Bir koleksiyondan saklanan kayıtlar:
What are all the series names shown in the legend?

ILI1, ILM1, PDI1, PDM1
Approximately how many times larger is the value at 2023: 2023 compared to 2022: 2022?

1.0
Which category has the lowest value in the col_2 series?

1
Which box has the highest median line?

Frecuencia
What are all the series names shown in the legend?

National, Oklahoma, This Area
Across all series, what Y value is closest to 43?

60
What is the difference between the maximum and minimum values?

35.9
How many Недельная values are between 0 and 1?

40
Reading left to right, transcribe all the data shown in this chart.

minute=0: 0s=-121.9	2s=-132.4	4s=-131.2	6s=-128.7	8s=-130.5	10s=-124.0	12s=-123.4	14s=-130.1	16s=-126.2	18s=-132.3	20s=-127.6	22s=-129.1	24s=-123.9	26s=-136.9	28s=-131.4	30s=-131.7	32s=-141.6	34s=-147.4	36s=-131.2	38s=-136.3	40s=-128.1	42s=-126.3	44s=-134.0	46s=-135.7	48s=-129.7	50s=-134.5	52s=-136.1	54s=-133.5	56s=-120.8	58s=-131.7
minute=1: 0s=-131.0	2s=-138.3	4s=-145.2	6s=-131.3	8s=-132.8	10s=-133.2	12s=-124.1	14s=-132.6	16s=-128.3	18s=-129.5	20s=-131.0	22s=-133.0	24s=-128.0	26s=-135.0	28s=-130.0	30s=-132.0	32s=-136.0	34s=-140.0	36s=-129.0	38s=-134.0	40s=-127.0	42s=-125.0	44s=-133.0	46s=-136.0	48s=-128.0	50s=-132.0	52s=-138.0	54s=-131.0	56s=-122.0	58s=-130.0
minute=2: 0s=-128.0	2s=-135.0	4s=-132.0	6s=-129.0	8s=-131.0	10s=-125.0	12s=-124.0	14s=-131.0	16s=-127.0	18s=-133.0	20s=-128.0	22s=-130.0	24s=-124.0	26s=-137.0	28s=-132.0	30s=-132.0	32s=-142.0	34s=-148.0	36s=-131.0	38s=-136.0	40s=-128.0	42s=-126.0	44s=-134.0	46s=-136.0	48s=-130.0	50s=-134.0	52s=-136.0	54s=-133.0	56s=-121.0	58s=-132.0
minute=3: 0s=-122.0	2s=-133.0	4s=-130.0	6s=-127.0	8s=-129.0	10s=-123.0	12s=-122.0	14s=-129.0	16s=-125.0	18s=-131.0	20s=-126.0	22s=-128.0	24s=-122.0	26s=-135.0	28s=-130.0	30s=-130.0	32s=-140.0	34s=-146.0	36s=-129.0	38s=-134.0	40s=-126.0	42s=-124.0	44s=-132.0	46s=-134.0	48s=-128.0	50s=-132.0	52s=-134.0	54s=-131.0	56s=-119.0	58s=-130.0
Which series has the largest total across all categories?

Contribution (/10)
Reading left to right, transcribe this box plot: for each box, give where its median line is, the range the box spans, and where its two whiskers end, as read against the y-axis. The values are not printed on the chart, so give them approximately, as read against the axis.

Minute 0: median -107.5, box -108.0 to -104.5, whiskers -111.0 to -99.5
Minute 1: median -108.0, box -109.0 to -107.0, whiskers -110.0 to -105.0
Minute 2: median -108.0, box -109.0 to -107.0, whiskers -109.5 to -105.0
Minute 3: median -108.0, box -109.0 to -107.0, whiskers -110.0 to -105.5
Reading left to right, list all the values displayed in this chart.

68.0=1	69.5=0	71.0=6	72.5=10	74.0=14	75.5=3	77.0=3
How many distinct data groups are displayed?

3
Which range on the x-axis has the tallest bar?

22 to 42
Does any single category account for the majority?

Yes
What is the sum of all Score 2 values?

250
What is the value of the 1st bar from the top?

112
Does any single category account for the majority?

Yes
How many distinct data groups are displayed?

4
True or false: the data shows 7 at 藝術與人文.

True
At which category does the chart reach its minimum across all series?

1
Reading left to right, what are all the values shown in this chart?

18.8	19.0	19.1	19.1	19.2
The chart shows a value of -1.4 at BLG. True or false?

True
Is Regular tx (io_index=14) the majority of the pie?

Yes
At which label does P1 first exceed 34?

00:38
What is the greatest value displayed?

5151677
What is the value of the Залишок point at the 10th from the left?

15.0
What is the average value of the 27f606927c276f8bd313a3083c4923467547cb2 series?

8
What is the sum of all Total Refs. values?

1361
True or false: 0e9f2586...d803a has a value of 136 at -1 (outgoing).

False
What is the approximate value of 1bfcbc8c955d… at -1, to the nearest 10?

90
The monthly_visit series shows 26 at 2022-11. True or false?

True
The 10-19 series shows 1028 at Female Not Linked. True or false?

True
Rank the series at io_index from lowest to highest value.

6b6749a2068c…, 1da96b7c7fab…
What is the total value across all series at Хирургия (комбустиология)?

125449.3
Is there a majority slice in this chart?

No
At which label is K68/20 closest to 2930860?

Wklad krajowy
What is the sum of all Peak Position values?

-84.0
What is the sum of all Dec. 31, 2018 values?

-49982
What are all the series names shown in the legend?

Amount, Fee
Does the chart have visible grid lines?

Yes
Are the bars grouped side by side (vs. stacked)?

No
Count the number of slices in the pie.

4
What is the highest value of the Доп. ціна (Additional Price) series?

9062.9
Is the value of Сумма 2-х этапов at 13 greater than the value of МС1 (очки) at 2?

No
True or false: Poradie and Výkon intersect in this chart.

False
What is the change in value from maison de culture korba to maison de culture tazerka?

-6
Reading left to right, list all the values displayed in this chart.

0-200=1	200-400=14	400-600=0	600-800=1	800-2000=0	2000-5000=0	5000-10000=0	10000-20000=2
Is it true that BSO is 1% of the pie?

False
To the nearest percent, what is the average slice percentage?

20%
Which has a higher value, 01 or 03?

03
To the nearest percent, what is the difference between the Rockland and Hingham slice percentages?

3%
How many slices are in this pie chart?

Görev talimatı:
Yukarıdaki kayıtların tamamını, hiçbir değişiklik yapmadan satır satır tekrarlayınız.

Görevin yanıtı:
What are all the series names shown in the legend?

ILI1, ILM1, PDI1, PDM1
Approximately how many times larger is the value at 2023: 2023 compared to 2022: 2022?

1.0
Which category has the lowest value in the col_2 series?

1
Which box has the highest median line?

Frecuencia
What are all the series names shown in the legend?

National, Oklahoma, This Area
Across all series, what Y value is closest to 43?

60
What is the difference between the maximum and minimum values?

35.9
How many Недельная values are between 0 and 1?

40
Reading left to right, transcribe all the data shown in this chart.

minute=0: 0s=-121.9	2s=-132.4	4s=-131.2	6s=-128.7	8s=-130.5	10s=-124.0	12s=-123.4	14s=-130.1	16s=-126.2	18s=-132.3	20s=-127.6	22s=-129.1	24s=-123.9	26s=-136.9	28s=-131.4	30s=-131.7	32s=-141.6	34s=-147.4	36s=-131.2	38s=-136.3	40s=-128.1	42s=-126.3	44s=-134.0	46s=-135.7	48s=-129.7	50s=-134.5	52s=-136.1	54s=-133.5	56s=-120.8	58s=-131.7
minute=1: 0s=-131.0	2s=-138.3	4s=-145.2	6s=-131.3	8s=-132.8	10s=-133.2	12s=-124.1	14s=-132.6	16s=-128.3	18s=-129.5	20s=-131.0	22s=-133.0	24s=-128.0	26s=-135.0	28s=-130.0	30s=-132.0	32s=-136.0	34s=-140.0	36s=-129.0	38s=-134.0	40s=-127.0	42s=-125.0	44s=-133.0	46s=-136.0	48s=-128.0	50s=-132.0	52s=-138.0	54s=-131.0	56s=-122.0	58s=-130.0
minute=2: 0s=-128.0	2s=-135.0	4s=-132.0	6s=-129.0	8s=-131.0	10s=-125.0	12s=-124.0	14s=-131.0	16s=-127.0	18s=-133.0	20s=-128.0	22s=-130.0	24s=-124.0	26s=-137.0	28s=-132.0	30s=-132.0	32s=-142.0	34s=-148.0	36s=-131.0	38s=-136.0	40s=-128.0	42s=-126.0	44s=-134.0	46s=-136.0	48s=-130.0	50s=-134.0	52s=-136.0	54s=-133.0	56s=-121.0	58s=-132.0
minute=3: 0s=-122.0	2s=-133.0	4s=-130.0	6s=-127.0	8s=-129.0	10s=-123.0	12s=-122.0	14s=-129.0	16s=-125.0	18s=-131.0	20s=-126.0	22s=-128.0	24s=-122.0	26s=-135.0	28s=-130.0	30s=-130.0	32s=-140.0	34s=-146.0	36s=-129.0	38s=-134.0	40s=-126.0	42s=-124.0	44s=-132.0	46s=-134.0	48s=-128.0	50s=-132.0	52s=-134.0	54s=-131.0	56s=-119.0	58s=-130.0
Which series has the largest total across all categories?

Contribution (/10)
Reading left to right, transcribe this box plot: for each box, give where its median line is, the range the box spans, and where its two whiskers end, as read against the y-axis. The values are not printed on the chart, so give them approximately, as read against the axis.

Minute 0: median -107.5, box -108.0 to -104.5, whiskers -111.0 to -99.5
Minute 1: median -108.0, box -109.0 to -107.0, whiskers -110.0 to -105.0
Minute 2: median -108.0, box -109.0 to -107.0, whiskers -109.5 to -105.0
Minute 3: median -108.0, box -109.0 to -107.0, whiskers -110.0 to -105.5
Reading left to right, list all the values displayed in this chart.

68.0=1	69.5=0	71.0=6	72.5=10	74.0=14	75.5=3	77.0=3
How many distinct data groups are displayed?

3
Which range on the x-axis has the tallest bar?

22 to 42
Does any single category account for the majority?

Yes
What is the sum of all Score 2 values?

250
What is the value of the 1st bar from the top?

112
Does any single category account for the majority?

Yes
How many distinct data groups are displayed?

4
True or false: the data shows 7 at 藝術與人文.

True
At which category does the chart reach its minimum across all series?

1
Reading left to right, what are all the values shown in this chart?

18.8	19.0	19.1	19.1	19.2
The chart shows a value of -1.4 at BLG. True or false?

True
Is Regular tx (io_index=14) the majority of the pie?

Yes
At which label does P1 first exceed 34?

00:38
What is the greatest value displayed?

5151677
What is the value of the Залишок point at the 10th from the left?

15.0
What is the average value of the 27f606927c276f8bd313a3083c4923467547cb2 series?

8
What is the sum of all Total Refs. values?

1361
True or false: 0e9f2586...d803a has a value of 136 at -1 (outgoing).

False
What is the approximate value of 1bfcbc8c955d… at -1, to the nearest 10?

90
The monthly_visit series shows 26 at 2022-11. True or false?

True
The 10-19 series shows 1028 at Female Not Linked. True or false?

True
Rank the series at io_index from lowest to highest value.

6b6749a2068c…, 1da96b7c7fab…
What is the total value across all series at Хирургия (комбустиология)?

125449.3
Is there a majority slice in this chart?

No
At which label is K68/20 closest to 2930860?

Wklad krajowy
What is the sum of all Peak Position values?

-84.0
What is the sum of all Dec. 31, 2018 values?

-49982
What are all the series names shown in the legend?

Amount, Fee
Does the chart have visible grid lines?

Yes
Are the bars grouped side by side (vs. stacked)?

No
Count the number of slices in the pie.

4
What is the highest value of the Доп. ціна (Additional Price) series?

9062.9
Is the value of Сумма 2-х этапов at 13 greater than the value of МС1 (очки) at 2?

No
True or false: Poradie and Výkon intersect in this chart.

False
What is the change in value from maison de culture korba to maison de culture tazerka?

-6
Reading left to right, list all the values displayed in this chart.

0-200=1	200-400=14	400-600=0	600-800=1	800-2000=0	2000-5000=0	5000-10000=0	10000-20000=2
Is it true that BSO is 1% of the pie?

False
To the nearest percent, what is the average slice percentage?

20%
Which has a higher value, 01 or 03?

03
To the nearest percent, what is the difference between the Rockland and Hingham slice percentages?

3%
How many slices are in this pie chart?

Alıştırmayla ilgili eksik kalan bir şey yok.